Application of Hoffman

A. PAUL LOMMEN, Judge

(dissenting).

I respectfully dissent.

The purpose of section 624.714 is to restrict the class of persons entitled to permits to carry handguns in public places. Blore v. Mossey, 311 Minn. 288, 290, 249 N.W.2d 447, 448 (1976). The Minnesota Supreme Court has stated:

The statute is intended to prevent the possession of firearms in places where they are most likely to cause harm in the wrong hands, i.e., in public places where their discharge may injure or kill intended or unintended victims. The only exception to this rule is for persons who have demonstrated a need or purpose for carrying firearms and have shown their responsibility to the police in obtaining a permit.

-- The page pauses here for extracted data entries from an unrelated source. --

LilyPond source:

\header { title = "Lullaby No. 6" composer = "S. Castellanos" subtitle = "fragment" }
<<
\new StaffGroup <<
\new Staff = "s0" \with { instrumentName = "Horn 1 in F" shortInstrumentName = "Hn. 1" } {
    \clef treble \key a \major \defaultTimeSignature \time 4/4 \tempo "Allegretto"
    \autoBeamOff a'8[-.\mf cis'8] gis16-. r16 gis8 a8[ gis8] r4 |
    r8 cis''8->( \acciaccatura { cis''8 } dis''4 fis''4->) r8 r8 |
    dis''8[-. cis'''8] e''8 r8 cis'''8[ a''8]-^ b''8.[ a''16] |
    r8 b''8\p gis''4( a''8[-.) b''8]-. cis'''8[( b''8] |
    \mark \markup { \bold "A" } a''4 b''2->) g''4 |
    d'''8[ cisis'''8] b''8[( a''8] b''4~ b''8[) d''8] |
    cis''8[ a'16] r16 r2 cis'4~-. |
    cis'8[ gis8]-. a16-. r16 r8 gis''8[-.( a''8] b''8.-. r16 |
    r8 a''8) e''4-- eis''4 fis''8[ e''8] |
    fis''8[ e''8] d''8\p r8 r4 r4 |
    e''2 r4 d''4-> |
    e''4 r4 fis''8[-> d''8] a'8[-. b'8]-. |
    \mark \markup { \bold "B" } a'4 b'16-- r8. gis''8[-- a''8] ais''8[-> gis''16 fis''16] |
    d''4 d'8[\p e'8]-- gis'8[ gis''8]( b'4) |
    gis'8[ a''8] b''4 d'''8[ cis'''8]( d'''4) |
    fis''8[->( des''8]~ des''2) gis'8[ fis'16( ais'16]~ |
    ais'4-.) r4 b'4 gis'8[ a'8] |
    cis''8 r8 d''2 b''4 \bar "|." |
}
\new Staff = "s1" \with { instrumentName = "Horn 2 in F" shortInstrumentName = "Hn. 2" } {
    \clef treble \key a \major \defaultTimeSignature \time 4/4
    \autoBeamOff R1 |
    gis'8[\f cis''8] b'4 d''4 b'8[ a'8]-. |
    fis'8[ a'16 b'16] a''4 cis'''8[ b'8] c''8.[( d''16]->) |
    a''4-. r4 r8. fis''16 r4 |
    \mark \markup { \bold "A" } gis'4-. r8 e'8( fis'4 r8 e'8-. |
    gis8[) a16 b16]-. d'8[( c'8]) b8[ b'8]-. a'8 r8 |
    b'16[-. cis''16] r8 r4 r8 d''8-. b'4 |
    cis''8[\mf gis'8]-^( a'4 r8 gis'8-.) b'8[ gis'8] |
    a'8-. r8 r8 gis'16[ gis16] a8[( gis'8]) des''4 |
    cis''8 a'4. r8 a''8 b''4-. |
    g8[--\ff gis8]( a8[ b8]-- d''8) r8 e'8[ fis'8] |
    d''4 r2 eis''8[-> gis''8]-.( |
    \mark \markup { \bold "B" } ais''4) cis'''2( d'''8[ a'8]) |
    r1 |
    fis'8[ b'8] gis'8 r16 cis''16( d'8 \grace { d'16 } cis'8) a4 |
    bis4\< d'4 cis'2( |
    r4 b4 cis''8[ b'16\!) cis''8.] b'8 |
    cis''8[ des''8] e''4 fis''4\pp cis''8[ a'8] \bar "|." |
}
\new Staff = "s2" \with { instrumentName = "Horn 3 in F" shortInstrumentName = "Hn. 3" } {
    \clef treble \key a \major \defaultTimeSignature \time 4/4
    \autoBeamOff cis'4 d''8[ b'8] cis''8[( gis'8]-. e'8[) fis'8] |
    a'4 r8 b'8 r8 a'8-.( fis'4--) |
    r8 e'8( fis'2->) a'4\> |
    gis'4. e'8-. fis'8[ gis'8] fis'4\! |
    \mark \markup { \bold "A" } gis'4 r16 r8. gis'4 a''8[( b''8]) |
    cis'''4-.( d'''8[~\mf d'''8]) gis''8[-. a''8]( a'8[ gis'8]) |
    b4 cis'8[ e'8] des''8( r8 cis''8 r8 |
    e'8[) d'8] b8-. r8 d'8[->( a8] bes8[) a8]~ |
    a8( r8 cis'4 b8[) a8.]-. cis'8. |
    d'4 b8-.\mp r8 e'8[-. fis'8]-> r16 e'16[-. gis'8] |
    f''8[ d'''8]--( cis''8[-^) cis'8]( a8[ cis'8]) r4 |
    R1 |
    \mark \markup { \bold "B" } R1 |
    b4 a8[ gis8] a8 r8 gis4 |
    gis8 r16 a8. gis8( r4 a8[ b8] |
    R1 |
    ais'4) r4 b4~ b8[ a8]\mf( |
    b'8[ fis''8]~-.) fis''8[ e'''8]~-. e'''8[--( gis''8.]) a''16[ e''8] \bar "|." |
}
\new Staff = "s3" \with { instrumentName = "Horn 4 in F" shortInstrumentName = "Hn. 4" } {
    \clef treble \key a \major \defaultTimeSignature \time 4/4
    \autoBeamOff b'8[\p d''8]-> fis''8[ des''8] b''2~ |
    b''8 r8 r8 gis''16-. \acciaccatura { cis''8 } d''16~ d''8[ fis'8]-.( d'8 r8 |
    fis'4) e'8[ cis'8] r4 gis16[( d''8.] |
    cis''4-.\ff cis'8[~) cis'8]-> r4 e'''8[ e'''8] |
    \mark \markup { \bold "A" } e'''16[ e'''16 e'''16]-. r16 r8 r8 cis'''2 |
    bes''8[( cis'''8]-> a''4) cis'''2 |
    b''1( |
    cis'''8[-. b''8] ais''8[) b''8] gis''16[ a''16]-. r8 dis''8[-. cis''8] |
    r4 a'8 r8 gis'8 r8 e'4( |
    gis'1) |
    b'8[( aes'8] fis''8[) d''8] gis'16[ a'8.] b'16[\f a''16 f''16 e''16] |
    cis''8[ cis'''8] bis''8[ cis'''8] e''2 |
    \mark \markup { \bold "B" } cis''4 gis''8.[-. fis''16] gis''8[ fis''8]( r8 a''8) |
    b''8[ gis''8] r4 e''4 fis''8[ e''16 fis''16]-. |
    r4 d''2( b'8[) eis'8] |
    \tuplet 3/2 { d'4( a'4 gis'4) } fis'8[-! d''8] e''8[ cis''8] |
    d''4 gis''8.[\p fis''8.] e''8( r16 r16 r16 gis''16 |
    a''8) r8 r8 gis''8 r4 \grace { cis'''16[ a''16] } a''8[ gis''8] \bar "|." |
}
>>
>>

State v. Paige, 256 N.W.2d 298, 303 (Minn.1977) (emphasis added). “A particular need for carrying a pistol must be demonstrated before the permit will be granted.” Application of Atkinson, 291 N.W.2d 396, 399 (Minn.1980).

The majority attempts to distinguish these cases on the basis that they concern application for permits based on personal safety hazards, whereas Hoffman’s application was based on his occupation. I believe this is a distinction without a difference.

The trial court in this case ordered the Mankato Department of Public Safety to issue a permit to respondent because his *215occupation requires that he carry a handgun. It should be noted, however, that respondent’s occupation requires him to carry a handgun only because respondent’s employer requires he carry a handgun. The employer’s requirement, in turn, is based on the policy of Menard’s.

I agree with the argument of the city: the purpose of the statute, limiting the class of persons entitled to carry handguns in public, is ill-served by permitting an employer’s subjective fears to override the objective showing of need required in Blore, Paige, and Atkinson. The majority’s holding will allow handguns “ * * * in public places where their discharge may injure or kill intended or unintended victims.” Paige, 256 N.W.2d at 303.

I am similarly unconvinced that the criteria developed by the Mankato Department of Public Safety constitute additional requirements for a handgun permit. If, as I believe is the case, an applicant must demonstrate an objective need before a handgun permit will be issued, there must be criteria to judge whether that showing has been made. The criteria in this case represent a laudable effort by the Mankato Department of Public Safety to ensure that applications for handgun permits are granted or denied based on specific, articulable criteria applied to all applications rather than on whim or caprice.

Finally, I dissent from the majority’s determination of the reasonableness of Hoffman’s employer’s policy requiring handguns. The wisdom of the policy is debatable; that, however, is not the point. The trial court’s finding of fact cannot be reversed by this court unless clearly erroneous. Minn.R.Civ.P. 52.01. The majority does not demonstrate what is clearly erroneous about the trial court’s finding of unreasonableness. I believe this finding is amply supported by the testimony of Lawrence May, whose testimony on the standards of the American Society of Industrial Security, the absence of security guards in other retail settings and particularly May’s refusal to supply armed guards, forcing Menard’s to take its business elsewhere, demonstrated the unreasonableness of the policy. I agree with counsel for the City of Mankato: the possible use of deadly force to guard lumber and insulation is unreasonable.